On 6/03/2012 10:40 PM, Steven Neumann wrote:


On Tue, Mar 6, 2012 at 11:35 AM, Mark Abraham <[email protected] <mailto:[email protected]>> wrote:

    On 6/03/2012 8:21 PM, Steven Neumann wrote:

        Dear Gmx Users,
        I am running my protein with ligand. at the begining of my
        simulation the protein is far away from the ligand. Then in
        about 5-10 ns my ligand binds to the protein surface remaining
        there for rest 90-95 ns. Would you adjust coupling groups in
        thermostat as:
        a) Protein_LIg and Water_and_ions
        b) Protein Water_ions_LIG
        c) Protein LIG Water_ions


    I'd consider a single coupling group before any of those.

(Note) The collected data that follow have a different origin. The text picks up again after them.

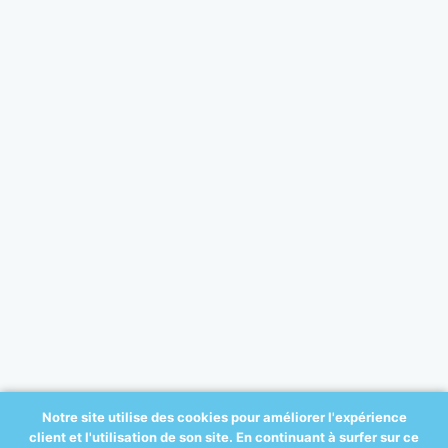
Notre site utilise des cookies pour améliorer l'expérience
client et l'utilisation de son site. En continuant à surfer sur ce
© 2017 All-ortho.be - créé par: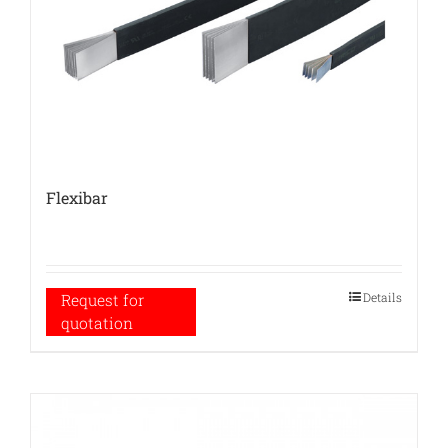
Flexibar
Details
Request for
quotation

See
    final part of manual 3.4.8 and ref therein. c) is unsound because
    the ligand is likely too small. The lack of T-group atom
    contiguity in a) might be an issue, I'm not sure. b) is probably
    what people do, but you know this from your literature searching
    about similar work, right? :-)

Well...I used a) approach as Ligand becaome a part of the protein quite fast.

Sure, but if the path that took it there might be unsound, then you can't refute the argument that the fact that that path occurred might be a numerical artefact.

The b) just was my own tought as at the begining of the simulation is in water only, however just for 500 ps as far as I see out of 100ns. How would you tackle this?